> [ASSIGNMENT]: Give the lines of the items as a Markdown table with the columns Row and Line, one numbered row per line and blank lines left out. Start with the line containing "55: (366, 194)" and go on through the line containing "48: (250, 389)".

> [DATASET EXCERPTS]:
######
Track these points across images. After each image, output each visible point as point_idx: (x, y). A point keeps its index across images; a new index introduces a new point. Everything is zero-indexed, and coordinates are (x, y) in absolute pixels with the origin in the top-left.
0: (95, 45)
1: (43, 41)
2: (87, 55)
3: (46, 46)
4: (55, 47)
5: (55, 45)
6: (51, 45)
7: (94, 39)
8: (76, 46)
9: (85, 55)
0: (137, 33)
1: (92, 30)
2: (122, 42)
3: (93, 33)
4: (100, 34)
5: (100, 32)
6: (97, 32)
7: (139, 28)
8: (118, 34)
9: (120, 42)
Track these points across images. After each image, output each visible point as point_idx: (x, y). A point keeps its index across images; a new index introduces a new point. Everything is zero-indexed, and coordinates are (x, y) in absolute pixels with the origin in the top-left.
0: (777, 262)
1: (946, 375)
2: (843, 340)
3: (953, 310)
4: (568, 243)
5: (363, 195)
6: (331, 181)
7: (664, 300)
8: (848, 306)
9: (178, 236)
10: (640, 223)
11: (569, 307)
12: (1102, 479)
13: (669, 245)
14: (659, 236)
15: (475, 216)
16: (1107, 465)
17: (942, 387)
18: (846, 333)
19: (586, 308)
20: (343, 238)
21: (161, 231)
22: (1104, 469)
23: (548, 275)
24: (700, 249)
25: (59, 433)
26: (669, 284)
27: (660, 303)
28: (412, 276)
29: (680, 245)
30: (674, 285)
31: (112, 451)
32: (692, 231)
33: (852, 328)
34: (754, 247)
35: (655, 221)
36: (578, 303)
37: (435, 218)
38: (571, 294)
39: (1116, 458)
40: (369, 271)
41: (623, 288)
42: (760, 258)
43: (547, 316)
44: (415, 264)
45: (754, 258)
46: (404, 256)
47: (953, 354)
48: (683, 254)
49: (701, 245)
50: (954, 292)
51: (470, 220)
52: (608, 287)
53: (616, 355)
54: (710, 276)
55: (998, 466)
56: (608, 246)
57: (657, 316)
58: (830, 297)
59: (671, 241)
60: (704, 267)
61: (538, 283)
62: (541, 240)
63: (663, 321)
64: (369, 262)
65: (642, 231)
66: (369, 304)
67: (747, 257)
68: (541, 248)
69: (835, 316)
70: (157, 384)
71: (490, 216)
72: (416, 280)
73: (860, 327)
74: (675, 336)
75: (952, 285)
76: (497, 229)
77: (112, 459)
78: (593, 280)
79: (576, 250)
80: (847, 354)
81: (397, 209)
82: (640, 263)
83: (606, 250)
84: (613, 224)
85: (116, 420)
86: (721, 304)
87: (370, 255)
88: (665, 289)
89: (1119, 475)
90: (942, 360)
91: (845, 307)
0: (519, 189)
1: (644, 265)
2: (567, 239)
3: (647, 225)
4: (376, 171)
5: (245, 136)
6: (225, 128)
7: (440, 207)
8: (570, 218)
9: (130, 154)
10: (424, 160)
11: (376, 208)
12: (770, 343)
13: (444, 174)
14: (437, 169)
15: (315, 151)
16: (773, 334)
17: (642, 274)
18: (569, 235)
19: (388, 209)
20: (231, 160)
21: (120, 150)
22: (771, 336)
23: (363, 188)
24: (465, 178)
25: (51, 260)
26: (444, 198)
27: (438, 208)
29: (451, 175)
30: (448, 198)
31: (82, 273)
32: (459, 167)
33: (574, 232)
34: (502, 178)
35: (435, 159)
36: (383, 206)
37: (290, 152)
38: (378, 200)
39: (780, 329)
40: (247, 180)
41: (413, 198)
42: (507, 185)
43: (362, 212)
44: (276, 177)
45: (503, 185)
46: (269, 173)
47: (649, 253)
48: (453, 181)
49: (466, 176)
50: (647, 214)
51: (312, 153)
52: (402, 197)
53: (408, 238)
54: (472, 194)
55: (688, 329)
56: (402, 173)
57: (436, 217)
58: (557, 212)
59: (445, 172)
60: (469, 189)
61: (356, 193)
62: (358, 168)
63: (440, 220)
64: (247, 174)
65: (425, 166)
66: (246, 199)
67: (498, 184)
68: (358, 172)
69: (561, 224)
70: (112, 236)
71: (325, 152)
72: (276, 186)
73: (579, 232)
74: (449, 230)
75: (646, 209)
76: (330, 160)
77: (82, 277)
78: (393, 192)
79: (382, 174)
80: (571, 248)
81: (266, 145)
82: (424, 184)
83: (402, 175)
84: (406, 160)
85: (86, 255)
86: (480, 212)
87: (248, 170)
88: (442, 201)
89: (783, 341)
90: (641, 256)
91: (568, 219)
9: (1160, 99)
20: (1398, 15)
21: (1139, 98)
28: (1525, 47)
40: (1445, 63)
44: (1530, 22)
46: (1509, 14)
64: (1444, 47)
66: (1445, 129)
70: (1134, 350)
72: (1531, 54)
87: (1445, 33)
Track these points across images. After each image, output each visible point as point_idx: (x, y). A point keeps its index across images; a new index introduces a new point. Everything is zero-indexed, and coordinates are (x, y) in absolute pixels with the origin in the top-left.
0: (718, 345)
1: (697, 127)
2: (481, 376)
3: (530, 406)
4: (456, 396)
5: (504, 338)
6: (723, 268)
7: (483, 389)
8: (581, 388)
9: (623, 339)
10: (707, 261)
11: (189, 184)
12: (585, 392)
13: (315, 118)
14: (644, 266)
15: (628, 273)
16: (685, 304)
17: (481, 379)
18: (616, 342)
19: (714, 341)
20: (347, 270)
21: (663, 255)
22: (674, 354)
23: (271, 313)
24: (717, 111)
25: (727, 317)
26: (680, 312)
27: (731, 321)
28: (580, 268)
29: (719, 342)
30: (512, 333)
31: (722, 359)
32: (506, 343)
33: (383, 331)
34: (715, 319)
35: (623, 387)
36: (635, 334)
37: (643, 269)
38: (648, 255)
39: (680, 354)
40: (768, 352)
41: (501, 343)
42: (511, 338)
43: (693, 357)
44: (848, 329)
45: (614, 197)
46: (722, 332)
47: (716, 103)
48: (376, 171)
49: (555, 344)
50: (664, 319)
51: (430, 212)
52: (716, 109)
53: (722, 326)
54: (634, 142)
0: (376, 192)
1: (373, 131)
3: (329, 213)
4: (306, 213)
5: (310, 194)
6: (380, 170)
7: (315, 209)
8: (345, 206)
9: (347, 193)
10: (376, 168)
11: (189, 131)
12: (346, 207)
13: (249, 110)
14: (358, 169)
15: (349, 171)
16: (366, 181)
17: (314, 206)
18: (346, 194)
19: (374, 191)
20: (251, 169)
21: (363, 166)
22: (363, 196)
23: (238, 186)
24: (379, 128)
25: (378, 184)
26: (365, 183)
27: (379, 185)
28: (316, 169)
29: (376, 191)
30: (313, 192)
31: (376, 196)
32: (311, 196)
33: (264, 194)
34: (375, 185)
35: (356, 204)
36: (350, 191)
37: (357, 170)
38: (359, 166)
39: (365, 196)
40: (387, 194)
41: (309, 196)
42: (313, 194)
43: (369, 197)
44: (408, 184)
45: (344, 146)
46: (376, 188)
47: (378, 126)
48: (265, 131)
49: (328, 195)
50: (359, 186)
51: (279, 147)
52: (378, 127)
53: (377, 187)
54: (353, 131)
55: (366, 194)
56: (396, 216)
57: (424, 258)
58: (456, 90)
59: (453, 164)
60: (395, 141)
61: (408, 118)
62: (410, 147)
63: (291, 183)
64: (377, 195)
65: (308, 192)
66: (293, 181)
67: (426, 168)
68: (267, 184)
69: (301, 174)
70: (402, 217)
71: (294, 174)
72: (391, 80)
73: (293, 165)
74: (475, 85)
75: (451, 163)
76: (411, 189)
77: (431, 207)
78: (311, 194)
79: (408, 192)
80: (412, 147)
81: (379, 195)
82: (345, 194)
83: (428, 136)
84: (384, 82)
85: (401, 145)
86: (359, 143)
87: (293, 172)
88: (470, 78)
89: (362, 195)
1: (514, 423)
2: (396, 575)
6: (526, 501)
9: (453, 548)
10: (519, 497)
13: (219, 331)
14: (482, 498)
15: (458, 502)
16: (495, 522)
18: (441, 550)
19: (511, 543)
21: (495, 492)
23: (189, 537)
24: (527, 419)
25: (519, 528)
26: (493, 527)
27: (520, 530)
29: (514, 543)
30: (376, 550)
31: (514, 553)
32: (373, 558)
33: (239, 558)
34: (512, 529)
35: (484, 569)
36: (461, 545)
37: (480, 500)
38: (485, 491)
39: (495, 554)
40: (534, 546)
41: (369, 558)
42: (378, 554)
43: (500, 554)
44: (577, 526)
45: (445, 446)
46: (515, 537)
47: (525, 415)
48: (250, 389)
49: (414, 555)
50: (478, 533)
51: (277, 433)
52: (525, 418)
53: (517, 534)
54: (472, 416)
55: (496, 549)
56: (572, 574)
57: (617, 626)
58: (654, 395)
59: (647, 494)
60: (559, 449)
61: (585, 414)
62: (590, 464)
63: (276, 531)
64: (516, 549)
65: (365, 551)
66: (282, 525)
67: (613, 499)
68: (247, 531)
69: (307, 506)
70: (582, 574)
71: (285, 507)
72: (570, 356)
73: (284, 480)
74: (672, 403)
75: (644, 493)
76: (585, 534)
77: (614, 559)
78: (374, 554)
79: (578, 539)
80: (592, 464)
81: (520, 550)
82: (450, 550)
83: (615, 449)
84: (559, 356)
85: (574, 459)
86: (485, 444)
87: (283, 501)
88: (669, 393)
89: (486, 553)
######
> [RESPONSE TO THIS TASK]:
| Row | Line |
|---|---|
| 1 | 55: (366, 194) |
| 2 | 56: (396, 216) |
| 3 | 57: (424, 258) |
| 4 | 58: (456, 90) |
| 5 | 59: (453, 164) |
| 6 | 60: (395, 141) |
| 7 | 61: (408, 118) |
| 8 | 62: (410, 147) |
| 9 | 63: (291, 183) |
| 10 | 64: (377, 195) |
| 11 | 65: (308, 192) |
| 12 | 66: (293, 181) |
| 13 | 67: (426, 168) |
| 14 | 68: (267, 184) |
| 15 | 69: (301, 174) |
| 16 | 70: (402, 217) |
| 17 | 71: (294, 174) |
| 18 | 72: (391, 80) |
| 19 | 73: (293, 165) |
| 20 | 74: (475, 85) |
| 21 | 75: (451, 163) |
| 22 | 76: (411, 189) |
| 23 | 77: (431, 207) |
| 24 | 78: (311, 194) |
| 25 | 79: (408, 192) |
| 26 | 80: (412, 147) |
| 27 | 81: (379, 195) |
| 28 | 82: (345, 194) |
| 29 | 83: (428, 136) |
| 30 | 84: (384, 82) |
| 31 | 85: (401, 145) |
| 32 | 86: (359, 143) |
| 33 | 87: (293, 172) |
| 34 | 88: (470, 78) |
| 35 | 89: (362, 195) |
| 36 | 1: (514, 423) |
| 37 | 2: (396, 575) |
| 38 | 6: (526, 501) |
| 39 | 9: (453, 548) |
| 40 | 10: (519, 497) |
| 41 | 13: (219, 331) |
| 42 | 14: (482, 498) |
| 43 | 15: (458, 502) |
| 44 | 16: (495, 522) |
| 45 | 18: (441, 550) |
| 46 | 19: (511, 543) |
| 47 | 21: (495, 492) |
| 48 | 23: (189, 537) |
| 49 | 24: (527, 419) |
| 50 | 25: (519, 528) |
| 51 | 26: (493, 527) |
| 52 | 27: (520, 530) |
| 53 | 29: (514, 543) |
| 54 | 30: (376, 550) |
| 55 | 31: (514, 553) |
| 56 | 32: (373, 558) |
| 57 | 33: (239, 558) |
| 58 | 34: (512, 529) |
| 59 | 35: (484, 569) |
| 60 | 36: (461, 545) |
| 61 | 37: (480, 500) |
| 62 | 38: (485, 491) |
| 63 | 39: (495, 554) |
| 64 | 40: (534, 546) |
| 65 | 41: (369, 558) |
| 66 | 42: (378, 554) |
| 67 | 43: (500, 554) |
| 68 | 44: (577, 526) |
| 69 | 45: (445, 446) |
| 70 | 46: (515, 537) |
| 71 | 47: (525, 415) |
| 72 | 48: (250, 389) |